• [Task brief]
From the records below, transcribe only the lines running from the one with "(362, 104) none -> [460,114,533,132] 无需赋值" through the one with "[237,208,533,224] @GlobalTransactional(timeoutMills ->". Keep both of those end lines.
************
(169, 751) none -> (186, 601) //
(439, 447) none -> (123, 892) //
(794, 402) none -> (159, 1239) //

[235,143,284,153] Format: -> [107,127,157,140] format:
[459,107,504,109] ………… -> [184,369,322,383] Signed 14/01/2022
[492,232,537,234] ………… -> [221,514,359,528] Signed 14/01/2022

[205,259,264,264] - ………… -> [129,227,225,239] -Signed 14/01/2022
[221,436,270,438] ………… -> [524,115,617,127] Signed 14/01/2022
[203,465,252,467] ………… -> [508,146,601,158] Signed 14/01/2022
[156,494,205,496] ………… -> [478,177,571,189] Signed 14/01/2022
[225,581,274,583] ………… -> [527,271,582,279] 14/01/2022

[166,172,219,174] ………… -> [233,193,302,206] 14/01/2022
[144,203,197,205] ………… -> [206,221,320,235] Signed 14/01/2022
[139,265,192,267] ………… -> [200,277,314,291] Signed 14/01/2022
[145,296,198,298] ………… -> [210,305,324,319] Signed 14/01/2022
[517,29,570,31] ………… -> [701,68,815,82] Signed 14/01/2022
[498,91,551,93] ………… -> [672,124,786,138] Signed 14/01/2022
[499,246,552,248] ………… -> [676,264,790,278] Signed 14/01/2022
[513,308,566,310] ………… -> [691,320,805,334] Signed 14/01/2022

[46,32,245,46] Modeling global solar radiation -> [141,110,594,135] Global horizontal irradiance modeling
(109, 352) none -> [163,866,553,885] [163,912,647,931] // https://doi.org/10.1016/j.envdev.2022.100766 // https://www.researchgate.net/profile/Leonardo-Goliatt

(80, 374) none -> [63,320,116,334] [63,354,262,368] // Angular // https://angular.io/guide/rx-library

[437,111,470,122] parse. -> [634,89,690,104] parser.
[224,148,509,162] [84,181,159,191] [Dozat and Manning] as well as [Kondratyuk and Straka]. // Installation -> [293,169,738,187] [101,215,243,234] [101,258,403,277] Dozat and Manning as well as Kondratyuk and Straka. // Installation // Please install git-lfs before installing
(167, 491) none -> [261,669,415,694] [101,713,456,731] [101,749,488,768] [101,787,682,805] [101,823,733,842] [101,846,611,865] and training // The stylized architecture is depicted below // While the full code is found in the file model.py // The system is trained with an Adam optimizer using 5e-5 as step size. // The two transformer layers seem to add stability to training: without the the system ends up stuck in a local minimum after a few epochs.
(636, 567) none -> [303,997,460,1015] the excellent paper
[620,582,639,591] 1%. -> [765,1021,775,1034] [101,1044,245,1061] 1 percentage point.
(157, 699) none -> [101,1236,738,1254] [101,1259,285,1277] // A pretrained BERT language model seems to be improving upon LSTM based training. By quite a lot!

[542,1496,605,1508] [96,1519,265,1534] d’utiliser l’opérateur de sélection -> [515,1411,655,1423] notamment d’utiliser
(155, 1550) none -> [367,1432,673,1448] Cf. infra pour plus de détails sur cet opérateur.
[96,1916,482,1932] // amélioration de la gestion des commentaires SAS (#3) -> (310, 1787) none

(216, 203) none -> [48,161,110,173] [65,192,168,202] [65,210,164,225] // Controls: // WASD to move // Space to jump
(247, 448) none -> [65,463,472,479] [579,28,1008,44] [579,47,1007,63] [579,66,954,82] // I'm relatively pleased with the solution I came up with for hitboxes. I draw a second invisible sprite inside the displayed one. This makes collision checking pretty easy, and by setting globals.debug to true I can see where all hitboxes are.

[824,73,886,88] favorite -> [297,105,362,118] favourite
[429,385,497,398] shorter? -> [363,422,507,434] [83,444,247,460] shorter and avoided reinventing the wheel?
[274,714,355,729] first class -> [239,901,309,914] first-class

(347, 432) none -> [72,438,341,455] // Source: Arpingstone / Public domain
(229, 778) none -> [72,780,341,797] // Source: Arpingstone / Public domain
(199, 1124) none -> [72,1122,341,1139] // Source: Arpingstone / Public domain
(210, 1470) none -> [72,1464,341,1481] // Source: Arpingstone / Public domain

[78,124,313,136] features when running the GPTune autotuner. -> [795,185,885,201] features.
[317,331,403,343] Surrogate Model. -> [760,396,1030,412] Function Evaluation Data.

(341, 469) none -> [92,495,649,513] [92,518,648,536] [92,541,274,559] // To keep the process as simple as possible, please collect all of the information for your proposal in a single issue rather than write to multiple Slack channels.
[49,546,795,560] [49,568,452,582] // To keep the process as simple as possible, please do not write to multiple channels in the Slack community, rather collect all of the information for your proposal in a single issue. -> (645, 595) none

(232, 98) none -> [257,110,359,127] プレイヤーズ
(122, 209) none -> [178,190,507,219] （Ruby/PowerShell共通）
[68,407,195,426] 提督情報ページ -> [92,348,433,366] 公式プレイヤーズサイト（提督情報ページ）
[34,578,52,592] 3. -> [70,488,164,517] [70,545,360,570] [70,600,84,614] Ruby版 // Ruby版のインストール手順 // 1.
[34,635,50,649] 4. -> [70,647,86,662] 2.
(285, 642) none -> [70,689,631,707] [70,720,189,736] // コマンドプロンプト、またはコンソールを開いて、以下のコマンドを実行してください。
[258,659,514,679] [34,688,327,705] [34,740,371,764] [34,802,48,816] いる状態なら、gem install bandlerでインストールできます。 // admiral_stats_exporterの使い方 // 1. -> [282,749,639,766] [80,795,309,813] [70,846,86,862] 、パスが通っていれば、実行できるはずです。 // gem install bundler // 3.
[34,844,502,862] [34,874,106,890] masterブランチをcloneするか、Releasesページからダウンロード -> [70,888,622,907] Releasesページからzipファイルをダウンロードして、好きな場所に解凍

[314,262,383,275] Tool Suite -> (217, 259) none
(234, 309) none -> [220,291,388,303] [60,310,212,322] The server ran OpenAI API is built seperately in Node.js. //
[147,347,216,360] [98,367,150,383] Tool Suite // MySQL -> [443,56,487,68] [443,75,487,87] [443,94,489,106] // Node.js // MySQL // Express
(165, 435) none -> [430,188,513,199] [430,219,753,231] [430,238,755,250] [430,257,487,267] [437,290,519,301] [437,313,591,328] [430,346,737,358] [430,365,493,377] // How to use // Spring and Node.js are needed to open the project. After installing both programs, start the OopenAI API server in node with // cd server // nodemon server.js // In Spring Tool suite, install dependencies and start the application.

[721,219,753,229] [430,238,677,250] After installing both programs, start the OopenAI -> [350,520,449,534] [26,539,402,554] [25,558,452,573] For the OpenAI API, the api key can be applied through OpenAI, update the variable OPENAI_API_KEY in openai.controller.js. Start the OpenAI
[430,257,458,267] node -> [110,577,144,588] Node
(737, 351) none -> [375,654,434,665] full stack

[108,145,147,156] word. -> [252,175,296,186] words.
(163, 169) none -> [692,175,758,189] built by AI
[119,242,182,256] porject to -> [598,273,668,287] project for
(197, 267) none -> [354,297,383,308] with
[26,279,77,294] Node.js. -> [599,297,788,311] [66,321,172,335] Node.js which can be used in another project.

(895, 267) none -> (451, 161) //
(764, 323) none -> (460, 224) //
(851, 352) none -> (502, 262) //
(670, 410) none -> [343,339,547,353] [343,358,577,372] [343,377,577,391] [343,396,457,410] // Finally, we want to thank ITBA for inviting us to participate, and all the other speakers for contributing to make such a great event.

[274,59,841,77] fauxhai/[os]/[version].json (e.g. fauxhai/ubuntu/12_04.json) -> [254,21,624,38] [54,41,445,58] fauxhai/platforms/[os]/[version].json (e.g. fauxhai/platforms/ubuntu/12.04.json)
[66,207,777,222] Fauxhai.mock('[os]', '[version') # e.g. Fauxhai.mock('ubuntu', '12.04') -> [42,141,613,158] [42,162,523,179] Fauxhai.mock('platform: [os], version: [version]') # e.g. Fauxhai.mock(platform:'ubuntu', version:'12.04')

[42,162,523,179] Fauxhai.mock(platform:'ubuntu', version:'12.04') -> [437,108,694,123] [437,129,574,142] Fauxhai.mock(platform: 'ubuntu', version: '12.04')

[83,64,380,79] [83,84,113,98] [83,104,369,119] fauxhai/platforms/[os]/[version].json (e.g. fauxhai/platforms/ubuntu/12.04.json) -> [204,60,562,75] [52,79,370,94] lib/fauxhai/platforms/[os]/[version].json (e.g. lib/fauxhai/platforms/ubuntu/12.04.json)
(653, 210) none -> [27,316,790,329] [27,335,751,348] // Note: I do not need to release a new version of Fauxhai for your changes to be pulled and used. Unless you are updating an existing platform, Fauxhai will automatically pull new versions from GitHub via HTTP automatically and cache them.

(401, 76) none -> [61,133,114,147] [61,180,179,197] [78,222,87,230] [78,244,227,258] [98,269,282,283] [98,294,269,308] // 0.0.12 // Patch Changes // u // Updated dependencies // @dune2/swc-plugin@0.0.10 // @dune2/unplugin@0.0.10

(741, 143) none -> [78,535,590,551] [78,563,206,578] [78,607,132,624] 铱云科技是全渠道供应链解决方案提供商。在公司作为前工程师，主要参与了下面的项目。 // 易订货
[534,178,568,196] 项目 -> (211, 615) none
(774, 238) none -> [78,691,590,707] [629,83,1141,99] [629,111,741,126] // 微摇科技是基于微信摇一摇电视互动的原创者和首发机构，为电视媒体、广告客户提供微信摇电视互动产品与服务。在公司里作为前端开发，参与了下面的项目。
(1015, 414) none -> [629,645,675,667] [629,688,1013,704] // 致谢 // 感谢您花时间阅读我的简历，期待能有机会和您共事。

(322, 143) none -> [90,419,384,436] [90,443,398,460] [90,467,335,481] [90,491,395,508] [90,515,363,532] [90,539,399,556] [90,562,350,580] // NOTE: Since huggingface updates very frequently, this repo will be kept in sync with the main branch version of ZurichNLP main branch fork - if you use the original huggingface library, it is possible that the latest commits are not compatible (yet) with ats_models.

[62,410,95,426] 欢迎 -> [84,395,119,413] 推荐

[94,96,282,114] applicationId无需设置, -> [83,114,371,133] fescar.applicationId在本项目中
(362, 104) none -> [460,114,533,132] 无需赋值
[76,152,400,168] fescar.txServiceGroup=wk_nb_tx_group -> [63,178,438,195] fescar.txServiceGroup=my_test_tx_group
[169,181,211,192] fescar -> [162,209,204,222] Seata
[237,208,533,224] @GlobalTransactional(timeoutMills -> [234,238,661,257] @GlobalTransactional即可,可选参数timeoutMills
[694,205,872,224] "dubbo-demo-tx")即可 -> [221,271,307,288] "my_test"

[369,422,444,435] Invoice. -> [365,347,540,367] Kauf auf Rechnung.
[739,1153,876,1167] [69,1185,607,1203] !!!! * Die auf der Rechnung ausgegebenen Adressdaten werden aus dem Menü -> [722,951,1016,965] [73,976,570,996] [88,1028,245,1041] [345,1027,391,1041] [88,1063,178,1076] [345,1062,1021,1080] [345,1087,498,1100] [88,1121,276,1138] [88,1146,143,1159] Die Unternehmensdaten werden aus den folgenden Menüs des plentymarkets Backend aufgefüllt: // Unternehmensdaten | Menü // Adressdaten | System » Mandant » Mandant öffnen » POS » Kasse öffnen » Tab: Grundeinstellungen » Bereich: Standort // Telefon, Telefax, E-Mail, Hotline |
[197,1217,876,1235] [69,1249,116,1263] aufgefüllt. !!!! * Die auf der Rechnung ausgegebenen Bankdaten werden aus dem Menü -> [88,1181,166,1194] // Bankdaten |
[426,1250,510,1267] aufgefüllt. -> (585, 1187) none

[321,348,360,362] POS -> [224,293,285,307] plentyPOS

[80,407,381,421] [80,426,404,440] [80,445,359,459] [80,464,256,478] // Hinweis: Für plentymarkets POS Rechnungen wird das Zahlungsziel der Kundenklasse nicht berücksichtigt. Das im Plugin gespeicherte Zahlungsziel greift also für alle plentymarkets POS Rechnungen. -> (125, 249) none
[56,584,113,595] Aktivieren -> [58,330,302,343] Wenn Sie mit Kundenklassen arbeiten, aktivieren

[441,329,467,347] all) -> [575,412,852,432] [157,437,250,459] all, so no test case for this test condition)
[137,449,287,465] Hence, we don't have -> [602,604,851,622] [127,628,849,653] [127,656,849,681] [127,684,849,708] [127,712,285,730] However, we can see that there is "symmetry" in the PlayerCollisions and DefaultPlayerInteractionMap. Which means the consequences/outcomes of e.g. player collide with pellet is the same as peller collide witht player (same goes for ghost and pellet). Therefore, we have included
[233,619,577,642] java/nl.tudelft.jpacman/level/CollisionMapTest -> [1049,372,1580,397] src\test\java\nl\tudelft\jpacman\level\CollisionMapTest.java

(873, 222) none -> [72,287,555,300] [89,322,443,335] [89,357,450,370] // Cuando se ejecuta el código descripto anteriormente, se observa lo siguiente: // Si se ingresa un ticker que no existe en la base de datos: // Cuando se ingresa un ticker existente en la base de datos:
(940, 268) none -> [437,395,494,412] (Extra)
************
• [Exercise response]
(362, 104) none -> [460,114,533,132] 无需赋值
[76,152,400,168] fescar.txServiceGroup=wk_nb_tx_group -> [63,178,438,195] fescar.txServiceGroup=my_test_tx_group
[169,181,211,192] fescar -> [162,209,204,222] Seata
[237,208,533,224] @GlobalTransactional(timeoutMills -> [234,238,661,257] @GlobalTransactional即可,可选参数timeoutMills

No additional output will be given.